Le baron mit pied à terre avec le plus grand sang-froid, jeta la bride sur le cou de son cheval et marcha droit à l’ouvrier, qui avait pris pour le recevoir la position d’un bâtoniste exercé; sans lui donner le temps de frapper, d’une main il le désarma par une secousse qui eût suffi pour déraciner le hêtre avant sa métamorphose en massue; de l’autre main, il le saisit au collet et lui imprima un mouvement de rotation contre lequel il était aussi impossible de lutter que s’il eût été causé par une machine à vapeur. Obéissant malgré ses ruades à cet entraînement irrésistible, Lambernier décrivait une dizaine de cercles autour de son adversaire, tandis que celui-ci assaisonnait ce manège d’une des plus rudes volées de bois vert qui aient jamais châtié un insolent. Cet exercice gymnastique fut terminé par un tour de main qui, après avoir fait pirouetter le menuisier une dernière fois, l’envoya rouler, la tête la première, dans le fossé, dont le fond se trouvait heureusement garni d’un lit de vase fort moelleux. La correction achevée, Bergenheim remonta sur son cheval aussi tranquillement qu’il en était descendu, et continua sa route vers le château.
Du milieu du bouquet d’arbres où il s’était caché, le jeune voyageur n’avait perdu aucun détail de cette scène champêtre; il ne put se défendre d’une admiration artistique pour cet énergique représentant des âges féodaux, qui, sans souci des tribunaux de paix et autres inventions bourgeoises, exerçait ainsi sur ses domaines la justice sommaire en vigueur dans les pays orientaux.

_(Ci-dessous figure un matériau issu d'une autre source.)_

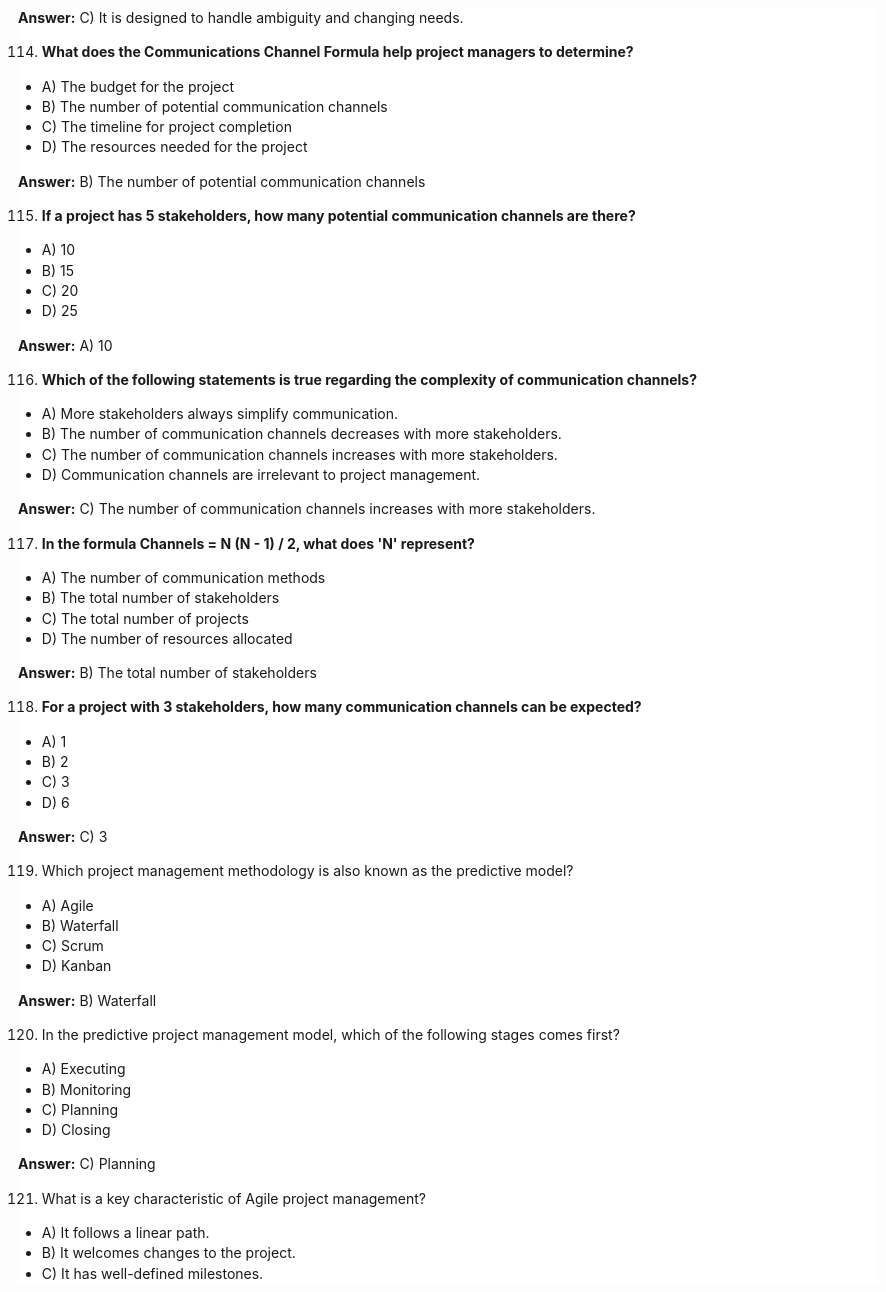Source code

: **Answer:** C) It is designed to handle ambiguity and changing needs.

114. **What does the Communications Channel Formula help project managers to determine?**

- A) The budget for the project
- B) The number of potential communication channels
- C) The timeline for project completion
- D) The resources needed for the project

**Answer:** B) The number of potential communication channels

115. **If a project has 5 stakeholders, how many potential communication channels are there?**

- A) 10
- B) 15
- C) 20
- D) 25

**Answer:** A) 10

116. **Which of the following statements is true regarding the complexity of communication channels?**

- A) More stakeholders always simplify communication.
- B) The number of communication channels decreases with more stakeholders.
- C) The number of communication channels increases with more stakeholders.
- D) Communication channels are irrelevant to project management.

**Answer:** C) The number of communication channels increases with more stakeholders.

117. **In the formula Channels = N (N - 1) / 2, what does 'N' represent?**

- A) The number of communication methods
- B) The total number of stakeholders
- C) The total number of projects
- D) The number of resources allocated

**Answer:** B) The total number of stakeholders

118. **For a project with 3 stakeholders, how many communication channels can be expected?**

- A) 1
- B) 2
- C) 3
- D) 6

**Answer:** C) 3

119. Which project management methodology is also known as the predictive model?

- A) Agile
- B) Waterfall
- C) Scrum
- D) Kanban

**Answer:** B) Waterfall

120. In the predictive project management model, which of the following stages comes first?

- A) Executing
- B) Monitoring
- C) Planning
- D) Closing

**Answer:** C) Planning

121. What is a key characteristic of Agile project management?

- A) It follows a linear path.
- B) It welcomes changes to the project.
- C) It has well-defined milestones.
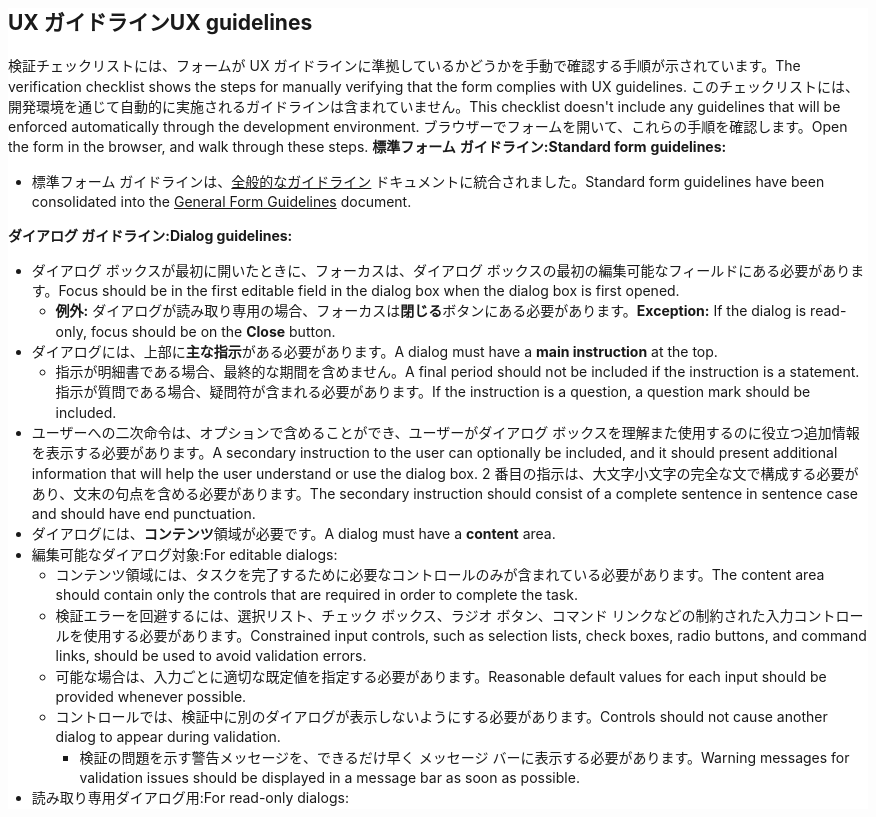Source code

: ## <a name="ux-guidelines"></a><span data-ttu-id="f2601-212">UX ガイドライン</span><span class="sxs-lookup"><span data-stu-id="f2601-212">UX guidelines</span></span>
<span data-ttu-id="f2601-213">検証チェックリストには、フォームが UX ガイドラインに準拠しているかどうかを手動で確認する手順が示されています。</span><span class="sxs-lookup"><span data-stu-id="f2601-213">The verification checklist shows the steps for manually verifying that the form complies with UX guidelines.</span></span> <span data-ttu-id="f2601-214">このチェックリストには、開発環境を通じて自動的に実施されるガイドラインは含まれていません。</span><span class="sxs-lookup"><span data-stu-id="f2601-214">This checklist doesn't include any guidelines that will be enforced automatically through the development environment.</span></span> <span data-ttu-id="f2601-215">ブラウザーでフォームを開いて、これらの手順を確認します。</span><span class="sxs-lookup"><span data-stu-id="f2601-215">Open the form in the browser, and walk through these steps.</span></span> <span data-ttu-id="f2601-216">**標準フォーム** **ガイドライン:**</span><span class="sxs-lookup"><span data-stu-id="f2601-216">**Standard form** **guidelines:**</span></span>

-   <span data-ttu-id="f2601-217">標準フォーム ガイドラインは、[全般的なガイドライン](general-form-guidelines.md) ドキュメントに統合されました。</span><span class="sxs-lookup"><span data-stu-id="f2601-217">Standard form guidelines have been consolidated into the [General Form Guidelines](general-form-guidelines.md) document.</span></span>

<span data-ttu-id="f2601-218">**ダイアログ ガイドライン:**</span><span class="sxs-lookup"><span data-stu-id="f2601-218">**Dialog guidelines:**</span></span>

-   <span data-ttu-id="f2601-219">ダイアログ ボックスが最初に開いたときに、フォーカスは、ダイアログ ボックスの最初の編集可能なフィールドにある必要があります。</span><span class="sxs-lookup"><span data-stu-id="f2601-219">Focus should be in the first editable field in the dialog box when the dialog box is first opened.</span></span>
    -   <span data-ttu-id="f2601-220">**例外:** ダイアログが読み取り専用の場合、フォーカスは**閉じる**ボタンにある必要があります。</span><span class="sxs-lookup"><span data-stu-id="f2601-220">**Exception:** If the dialog is read-only, focus should be on the **Close** button.</span></span>
-   <span data-ttu-id="f2601-221">ダイアログには、上部に**主な指示**がある必要があります。</span><span class="sxs-lookup"><span data-stu-id="f2601-221">A dialog must have a **main instruction** at the top.</span></span>
    -   <span data-ttu-id="f2601-222">指示が明細書である場合、最終的な期間を含めません。</span><span class="sxs-lookup"><span data-stu-id="f2601-222">A final period should not be included if the instruction is a statement.</span></span> <span data-ttu-id="f2601-223">指示が質問である場合、疑問符が含まれる必要があります。</span><span class="sxs-lookup"><span data-stu-id="f2601-223">If the instruction is a question, a question mark should be included.</span></span>
-   <span data-ttu-id="f2601-224">ユーザーへの二次命令は、オプションで含めることができ、ユーザーがダイアログ ボックスを理解また使用するのに役立つ追加情報を表示する必要があります。</span><span class="sxs-lookup"><span data-stu-id="f2601-224">A secondary instruction to the user can optionally be included, and it should present additional information that will help the user understand or use the dialog box.</span></span> <span data-ttu-id="f2601-225">2 番目の指示は、大文字小文字の完全な文で構成する必要があり、文末の句点を含める必要があります。</span><span class="sxs-lookup"><span data-stu-id="f2601-225">The secondary instruction should consist of a complete sentence in sentence case and should have end punctuation.</span></span>
-   <span data-ttu-id="f2601-226">ダイアログには、**コンテンツ**領域が必要です。</span><span class="sxs-lookup"><span data-stu-id="f2601-226">A dialog must have a **content** area.</span></span>
-   <span data-ttu-id="f2601-227">編集可能なダイアログ対象:</span><span class="sxs-lookup"><span data-stu-id="f2601-227">For editable dialogs:</span></span>
    -   <span data-ttu-id="f2601-228">コンテンツ領域には、タスクを完了するために必要なコントロールのみが含まれている必要があります。</span><span class="sxs-lookup"><span data-stu-id="f2601-228">The content area should contain only the controls that are required in order to complete the task.</span></span>
    -   <span data-ttu-id="f2601-229">検証エラーを回避するには、選択リスト、チェック ボックス、ラジオ ボタン、コマンド リンクなどの制約された入力コントロールを使用する必要があります。</span><span class="sxs-lookup"><span data-stu-id="f2601-229">Constrained input controls, such as selection lists, check boxes, radio buttons, and command links, should be used to avoid validation errors.</span></span>
    -   <span data-ttu-id="f2601-230">可能な場合は、入力ごとに適切な既定値を指定する必要があります。</span><span class="sxs-lookup"><span data-stu-id="f2601-230">Reasonable default values for each input should be provided whenever possible.</span></span>
    -   <span data-ttu-id="f2601-231">コントロールでは、検証中に別のダイアログが表示しないようにする必要があります。</span><span class="sxs-lookup"><span data-stu-id="f2601-231">Controls should not cause another dialog to appear during validation.</span></span>
        -   <span data-ttu-id="f2601-232">検証の問題を示す警告メッセージを、できるだけ早く メッセージ バーに表示する必要があります。</span><span class="sxs-lookup"><span data-stu-id="f2601-232">Warning messages for validation issues should be displayed in a message bar as soon as possible.</span></span>
-   <span data-ttu-id="f2601-233">読み取り専用ダイアログ用:</span><span class="sxs-lookup"><span data-stu-id="f2601-233">For read-only dialogs:</span></span>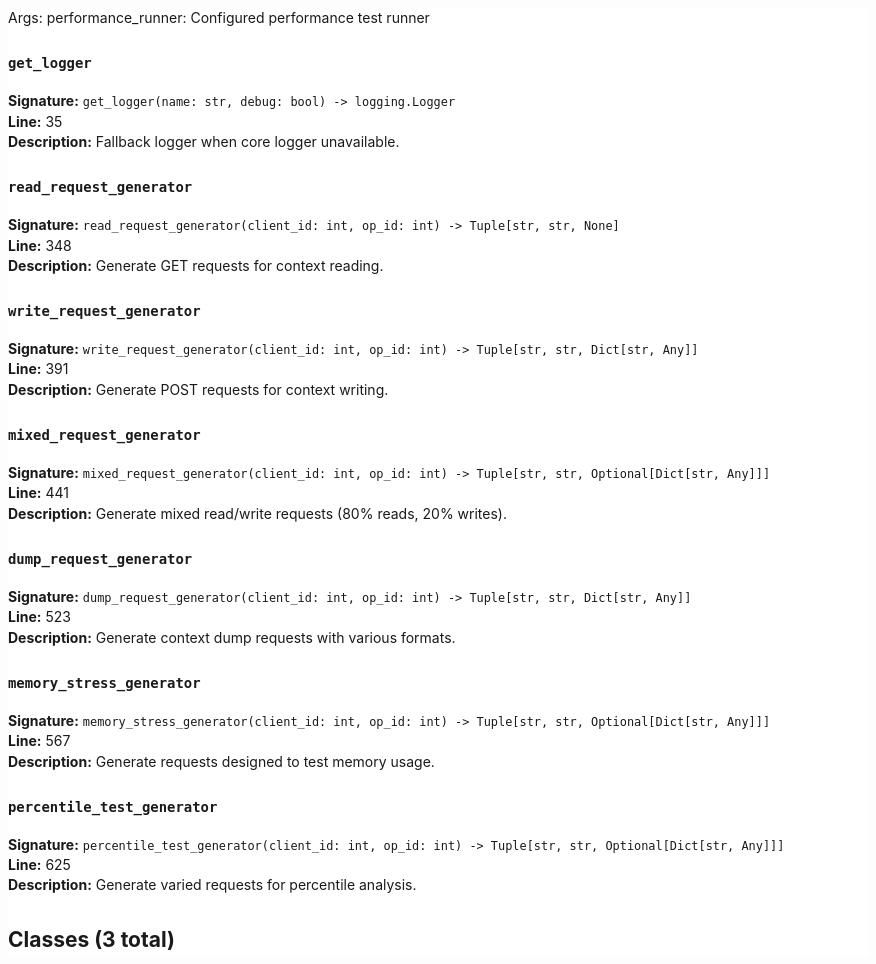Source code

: Args:
    performance_runner: Configured performance test runner

### `get_logger`

**Signature:** `get_logger(name: str, debug: bool) -> logging.Logger`  
**Line:** 35  
**Description:** Fallback logger when core logger unavailable.

### `read_request_generator`

**Signature:** `read_request_generator(client_id: int, op_id: int) -> Tuple[str, str, None]`  
**Line:** 348  
**Description:** Generate GET requests for context reading.

### `write_request_generator`

**Signature:** `write_request_generator(client_id: int, op_id: int) -> Tuple[str, str, Dict[str, Any]]`  
**Line:** 391  
**Description:** Generate POST requests for context writing.

### `mixed_request_generator`

**Signature:** `mixed_request_generator(client_id: int, op_id: int) -> Tuple[str, str, Optional[Dict[str, Any]]]`  
**Line:** 441  
**Description:** Generate mixed read/write requests (80% reads, 20% writes).

### `dump_request_generator`

**Signature:** `dump_request_generator(client_id: int, op_id: int) -> Tuple[str, str, Dict[str, Any]]`  
**Line:** 523  
**Description:** Generate context dump requests with various formats.

### `memory_stress_generator`

**Signature:** `memory_stress_generator(client_id: int, op_id: int) -> Tuple[str, str, Optional[Dict[str, Any]]]`  
**Line:** 567  
**Description:** Generate requests designed to test memory usage.

### `percentile_test_generator`

**Signature:** `percentile_test_generator(client_id: int, op_id: int) -> Tuple[str, str, Optional[Dict[str, Any]]]`  
**Line:** 625  
**Description:** Generate varied requests for percentile analysis.


## Classes (3 total)
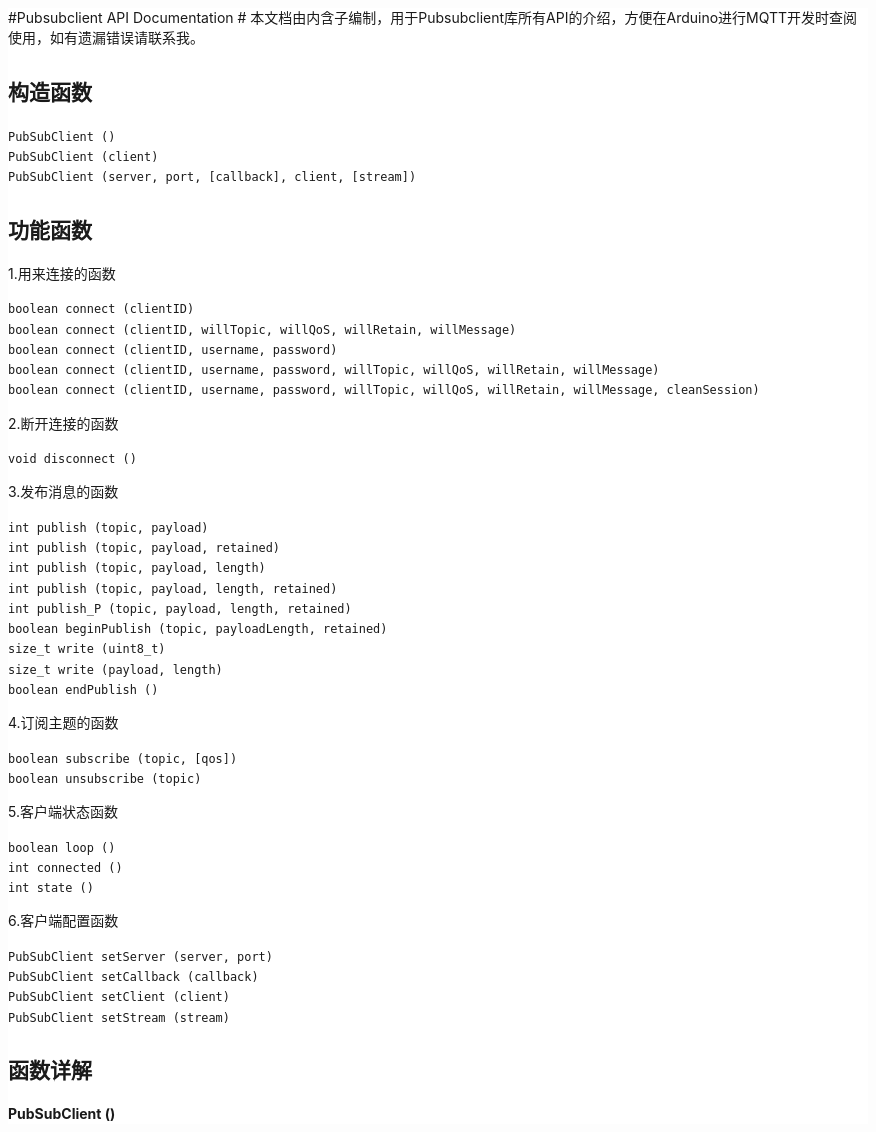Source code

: #Pubsubclient API Documentation #
本文档由内含子编制，用于Pubsubclient库所有API的介绍，方便在Arduino进行MQTT开发时查阅使用，如有遗漏错误请联系我。
## 构造函数 ##
    PubSubClient ()
    PubSubClient (client)
    PubSubClient (server, port, [callback], client, [stream])
## 功能函数 ##
1.用来连接的函数

    boolean connect (clientID)
    boolean connect (clientID, willTopic, willQoS, willRetain, willMessage)
    boolean connect (clientID, username, password)
    boolean connect (clientID, username, password, willTopic, willQoS, willRetain, willMessage)
    boolean connect (clientID, username, password, willTopic, willQoS, willRetain, willMessage, cleanSession)

2.断开连接的函数

    void disconnect ()

3.发布消息的函数

    int publish (topic, payload)
    int publish (topic, payload, retained)
    int publish (topic, payload, length)
    int publish (topic, payload, length, retained)
    int publish_P (topic, payload, length, retained)
    boolean beginPublish (topic, payloadLength, retained)
    size_t write (uint8_t)
    size_t write (payload, length)
    boolean endPublish ()

4.订阅主题的函数

    boolean subscribe (topic, [qos])
    boolean unsubscribe (topic)

5.客户端状态函数

    boolean loop ()
    int connected ()
    int state ()

6.客户端配置函数

    PubSubClient setServer (server, port)
    PubSubClient setCallback (callback)
    PubSubClient setClient (client)
    PubSubClient setStream (stream)

## 函数详解 ##


**PubSubClient ()**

—Le Franc a rossé le Gaulois, se dit-il en souriant; si tous nos gentilshommes avaient le poignet de fer de ce Bergenheim, bien des choses décidées aujourd’hui pourraient être remises en question. Si jamais j’ai maille à partir avec ce Milon de Crotone, il peut être sûr que je ne choisirai pas pour mode de discussion le pugilat.
L’orage, longtemps contenu, se déchaîna enfin avec furie. Un rideau noir couvrit toute la vallée, et la pluie tomba dans le torrent comme un torrent nouveau. Le baron remit son cheval au galop, traversa le pont, suivit l’allée de platanes et ne tarda pas à disparaître. Sans s’occuper des imprécations de Lambernier, qui, au fond du fossé où il s’embourbait de plus en plus, grognait comme un sanglier dans sa bauge, l’étranger allait chercher un abri moins illusoire que celui des arbres sous lesquels il avait pris position; mais, en ce moment, son attention fut invinciblement attirée du côté du château. Une fenêtre, ou plutôt une porte vitrée donnant sur le balcon venait de s’ouvrir, et une jeune femme en peignoir rose avait fleuri subitement sur la noire façade. Le mot dont nous nous servons n’est que juste, car il est impossible d’imaginer rien de plus frais et de plus suave que cette apparition dans un moment pareil. S’accoudant avec une molle lenteur sur la balustrade, la moderne châtelaine soutint d’une main semblable à un lis blanc son visage, dont l’ovale était aussi régulier que celui de la Pallas de Velletri, et ses doigts lissèrent par une caresse machinale les boucles de cheveux châtains qui encadraient son front, tandis que ses grands yeux bruns interrogeaient au fond des nuages les éclairs, avec lesquels ils luttaient de splendeur. Un poète eût cru voir Miranda évoquée par la tempête.
... Le voyageur écarta les branches dont il était couvert...
—Dessin de Weisz, gravure de H. Manesse
A cette vue, le voyageur écarta les branches dont il était couvert; mais au même instant il fut aveuglé par une affreuse lueur qui blanchit tout le vallon, et que suivit aussitôt un fracas épouvantable. Quand il rouvrit les yeux, le château qu’il croyait abîmé dans la rivière était debout, ferme et sombre comme auparavant; mais la dame au peignoir rose avait disparu.